Ein Zeichen für diese veränderten Schwerpunkte setzt von der Leyen, indem sie den Posten des Verteidigungskommissars einführt. Litauens Ex-Ministerpräsident Andrius Kubilius soll künftig dafür sorgen, dass Europa militärisch unabhängiger wird und leichter in europäische Rüstungsprojekte investiert werden kann.
Der Krieg in der Ukraine dürfte auch die Estin Kaja Kallas beschäftigen: Als neue Chefdiplomatin der EU wird sie sich damit befassen müssen, dass die Unterstützung der Ukraine gegen den russischen Angriffskrieg schwächelt. In anderen Konflikten wie etwa im Nahen Osten kann die EU hingegen nur wenig Einfluss geltend machen.
Neben den sicherheitspolitischen Herausforderungen gilt es, die EU krisensicher im Wettbewerb mit China oder den USA zu machen. Der designierte EU-Handelskommissar Maroš Šefčovič erbt einen Konflikt mit China: Die EU wirft der Regierung Wettbewerbsverzerrung durch Subventionen vor und beschloss im vergangenen Monat Extrazölle auf chinesische E-Autos. China prüft Gegenmaßnahmen, von denen auch deutsche Autobauer betroffen sein könnten.
Ein Dauerbrenner bleibt auch der Kampf gegen unerwünschte Migration. Der bisherige österreichische Finanzminister Magnus Brunner wird als neuer Kommissar dafür verantwortlich sein, den umstrittenen Migrationspakt umzusetzen.
Bei der Europawahl im Mai erhielt Ursula von der Leyens Mitte-rechts-Bündnis EVP die meisten Stimmen. Die inzwischen 66-Jährige wurde daraufhin im Juli vom Parlament in ihre zweite Amtszeit als EU-Kommissionspräsidentin gewählt. Im September stellte sie ihr Wunschteam vor.
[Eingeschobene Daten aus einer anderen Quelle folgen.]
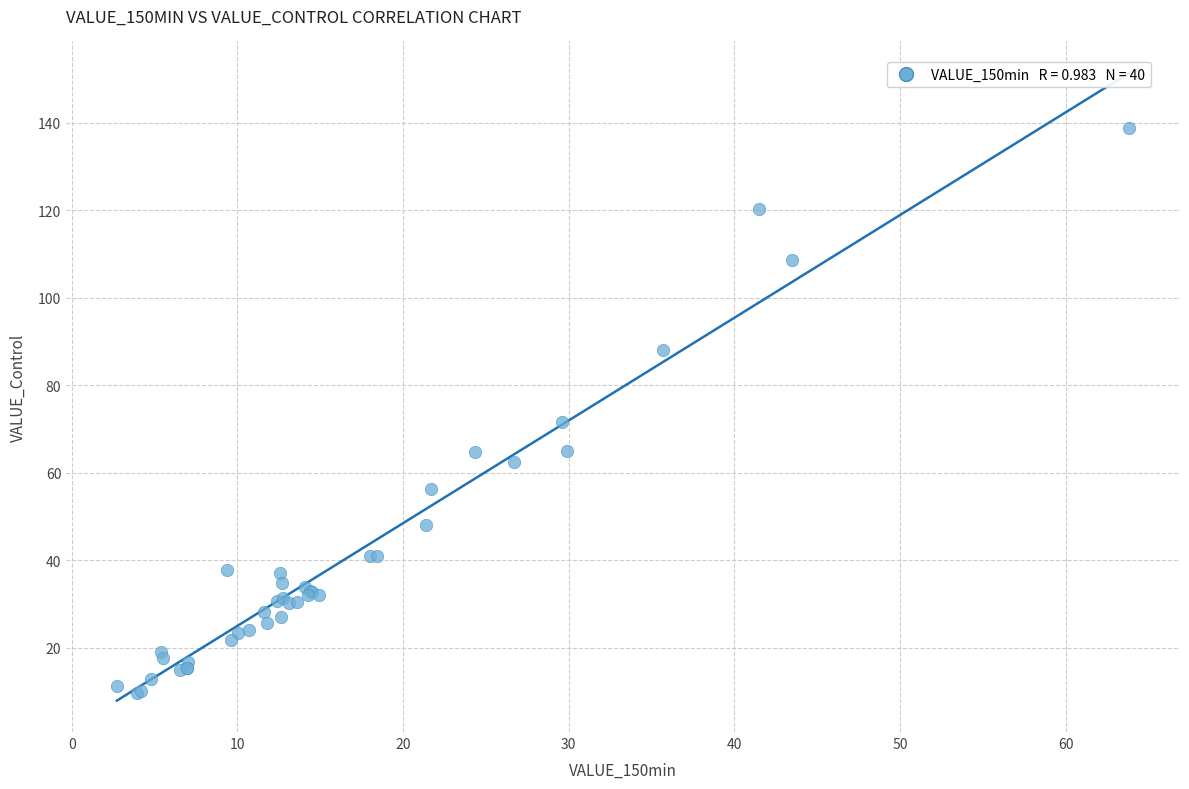

What Y value in the scatter plot is closest to 74?

71.6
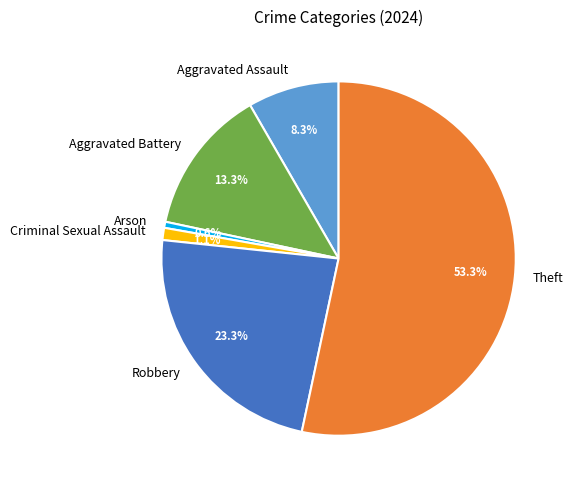

True or false: Theft accounts for 53% of the total.

True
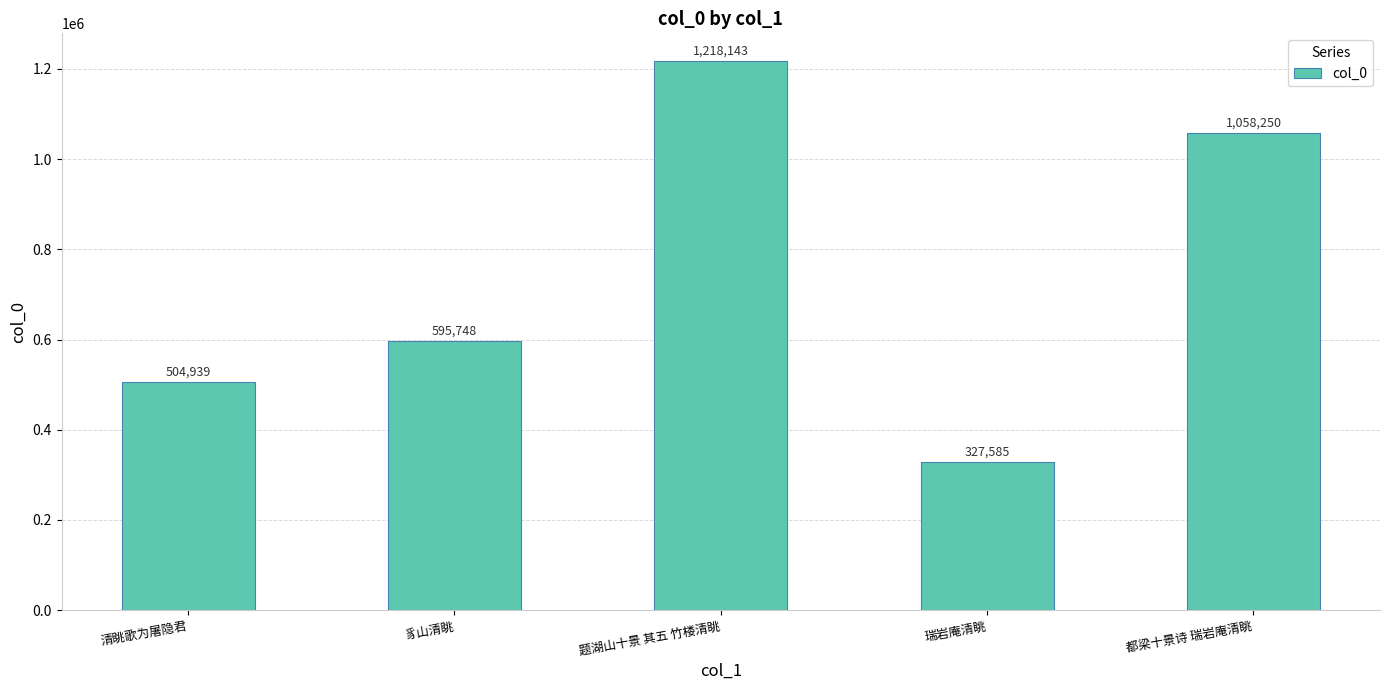

What is the greatest value displayed?

1218143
Drei umstrittene Kandidaten
Für besonderes Aufsehen sorgte die Nominierung des Italieners Raffaele Fitto, der künftig unter anderem für Reformen zuständig sein soll sowie für den Europäischen Sozialfonds und einen Fördertopf für regionale Entwicklung. Er wird zudem einer der Vizepräsidenten von der Leyens. Zwar gilt der Rechtspolitiker vielen in Brüssel als politisch gemäßigt und proeuropäisch, kommt jedoch aus der rechten Regierung von Italiens Ministerpräsidentin Giorgia Meloni.
Auch an der Berufung der Sozialistin Teresa Ribera als Kommissarin für Wettbewerbspolitik und grünen Wandel gab es Kritik. Konservative und rechte Abgeordnete werfen der derzeitigen spanischen Umweltministerin Versagen bei den schweren Überschwemmungen in der Region Valencia vor. Letztlich einigten sich die großen Fraktionen im Parlament nach langen Verhandlungen jedoch, sodass sowohl Fitto als auch Ribera ihr Amt antreten können.
Umstritten war auch der Ungar Olivér Várhelyi, der wegen seiner Loyalität gegenüber dem autoritär regierenden ungarischen Ministerpräsidenten Orbán in der Kritik steht. Die großen Fraktionen einigten sich letztlich darauf, Teile seines Portfolios Gesundheit und Tierschutz anderen Kommissaren zu übertragen – nach Informationen der Deutschen Presse-Agentur etwa jene zur sexuellen Diskriminierung und Selbstbestimmung.